- [ИСХОДНЫЙ ФРАГМЕНТ]:
******
Читаем Литература 2.0 полностью

Из-за этого, возможно, мучительнее переживания героя: «…обстоятельство, чрезвычайно усиливающее хватку боли, заключается в ее безразличии к нашим иерархиям», как справедливо писал Эрнст Юнгер. По словам того же автора, «боль как критерий неизменна; изменяется, скорее, тот способ, каким человек проверяется этим критерием»[164]. Боль вызывает желание найти хоть одну область, где б от нее было спасение. «Нет ни одной человеческой ситуации, которая была бы защищена от боли. Наши сказки завершаются фразой о том, что герой, пройдя через многие опасности, живет в счастье и довольстве, и такие заверения нам по душе, ибо мы успокаиваемся, когда узнаем о существовании места, недоступного для боли»[165]. Отсюда небольшой шаг до фрейдистской сублимации. Областей, равно удаленных от «точки терпения» (название одной из зарисовок книги), оказывается три.

Во-первых, герой обращается к религии, которая, скорей всего, до болезни вряд ли была для него столь актуальной. Он рассуждает о вере, начинает день с молитв, наблюдает за прихожанами в церкви — но религиозность его не стилизованная, он словно заново, с неизвестной ранее стороны открывает окружающее его общество: «Интересно смотреть, как крестятся. Кто-то правильно, размеренно, под ритм: „Во имя Отца и Сына…“ Кто-то обмахивает себя кое-как и, кланяясь, „ломает крест“. Увидел мента-гаишника. По семидесятым-восьмидесятым знакомого. Выжига и сво… Ах да, я же в церкви. Он интересно крестится. Подносит щепоть ко лбу, ко чреву, к правому плечу, левому… А потом рука не идет вниз, а тянется к уху или к лысине. Он будто стесняется креститься. Выражение лиц разное. Но лишено озверелости, которую видишь у людей, идущих по тротуару. Или угрюмости углубленной на лицах тех, кто за рулем. Освобожденные лица. Не добрые, а именно освобожденные. Улыбаются часто друг другу. Никто не толкается… Так я замираю, как будто в анабиозе. Мне покойно и хорошо».
******
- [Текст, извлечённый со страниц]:
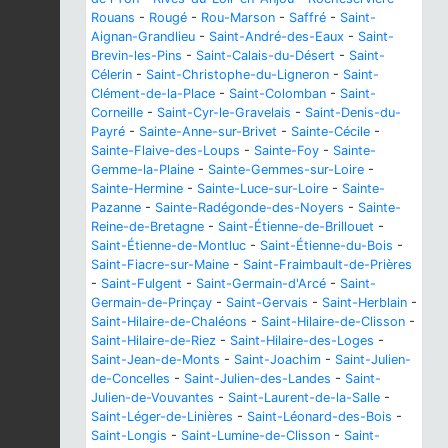
Rouans
-
Rougé
-
Rou-Marson
-
Saffré
-
Saint-
Aignan-Grandlieu
-
Saint-André-des-Eaux
-
Saint-
Brevin-les-Pins
-
Saint-Calais-du-Désert
-
Saint-
Célerin
-
Saint-Christophe-du-Ligneron
-
Saint-
Clément-de-la-Place
-
Saint-Colomban
-
Saint-
Corneille
-
Saint-Cyr-le-Gravelais
-
Saint-Denis-du-
Payré
-
Sainte-Anne-sur-Brivet
-
Sainte-Cécile
-
Sainte-Flaive-des-Loups
-
Sainte-Foy
-
Sainte-
Gemme-la-Plaine
-
Sainte-Gemmes-sur-Loire
-
Sainte-Hermine
-
Sainte-Luce-sur-Loire
-
Sainte-
Pazanne
-
Sainte-Radégonde-des-Noyers
-
Sainte-
Reine-de-Bretagne
-
Saint-Étienne-de-Brillouet
-
Saint-Étienne-de-Montluc
-
Saint-Étienne-du-Bois
-
Saint-Fiacre-sur-Maine
-
Saint-Fraimbault-de-Prières
-
Saint-Fulgent
-
Saint-Germain-d'Arcé
-
Saint-
Germain-de-Prinçay
-
Saint-Gervais
-
Saint-Herblain
-
Saint-Hilaire-de-Chaléons
-
Saint-Hilaire-de-Clisson
-
Saint-Hilaire-de-Riez
-
Saint-Hilaire-des-Loges
-
Saint-Jean-de-Monts
-
Saint-Joachim
-
Saint-Julien-
de-Concelles
-
Saint-Julien-des-Landes
-
Saint-
Julien-de-Vouvantes
-
Saint-Laurent-de-la-Salle
-
Saint-Léger-de-Linières
-
Saint-Léonard-des-Bois
-
Saint-Longis
-
Saint-Lumine-de-Clisson
-
Saint-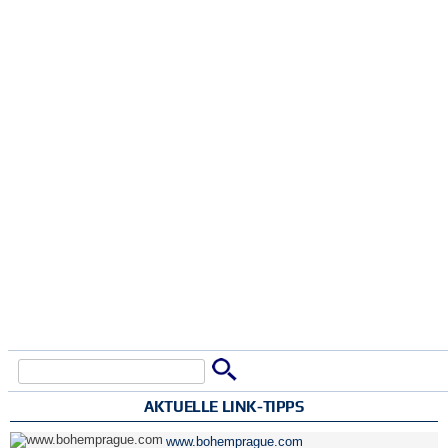
Suche
Suchformular
AKTUELLE LINK-TIPPS
www.bohemprague.com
******
- [ЧТО СДЕЛАТЬ]:
1: Сократите абзац текста о боли, начинающийся словами «Во-первых, герой обращается к религии», сохранив его главные факты.
2: Приведите продолжение текста о боли с того места, где он обрывается.
Строки взяты из другого источника.

- [ОТВЕТЫ ПО ЗАДАНИЯМ]:
1: Первая область спасения от боли — религия, прежде едва ли важная для героя. Он рассуждает о вере, начинает день с молитв и наблюдает за прихожанами в церкви. Его религиозность не стилизованная: он будто заново открывает общество. Он замечает, как по-разному крестятся люди, в том числе знакомый гаишник, который словно стесняется креститься. Лица в церкви лишены озверелости и угрюмости, которые видны на улице и за рулем. Они «освобожденные», люди улыбаются друг другу и не толкаются. Сам герой замирает, «как будто в анабиозе», и ему «покойно и хорошо».

2:
Во-вторых, герой погружается в воспоминания — о днях до болезни, о детстве, особенно об умерших уже деде и бабке, о своем родном доме в деревне. Эти записи — особый род воспоминаний: сознательное движение вспять, в свое прошлое из настоящего, которое именно болезнь сделала чужим, не-своим: «…и я мечтаю и мечтаю назад. Звучит по-русски странно. Но мне все равно. Мечты — это место, где я один и только Бог или его заместители видят, чем я занимаюсь. Им смешно, конечно. А мне спокойно и грустно» (заметим почти стилистически и психологически дублирующий концовку предыдущей цитаты финал с ключевым словом «мне спокойно»). Тут уместно обратиться к другому произведению упомянутого выше М. Бланшо: «Один и тот же человек (на самом деле он уже не тот же самый) может считать, что он может владеть собой, погрузившись в прошлое как в воспоминание: я вспоминаю о себе, я восстанавливаю себя в памяти, я говорю или пишу в исступлении, превосходящем и сотрясающем всякую возможность воспоминания»[166]. Отметив, что Бланшо подвергает подобную возможность сомнению с религиозной (первый способ сублимации героя книги!) точки зрения, выделим другое и ключевое — «пишу в исступлении»: третьим способом ухода из-под диктата боли будет как раз писание, сочинительство.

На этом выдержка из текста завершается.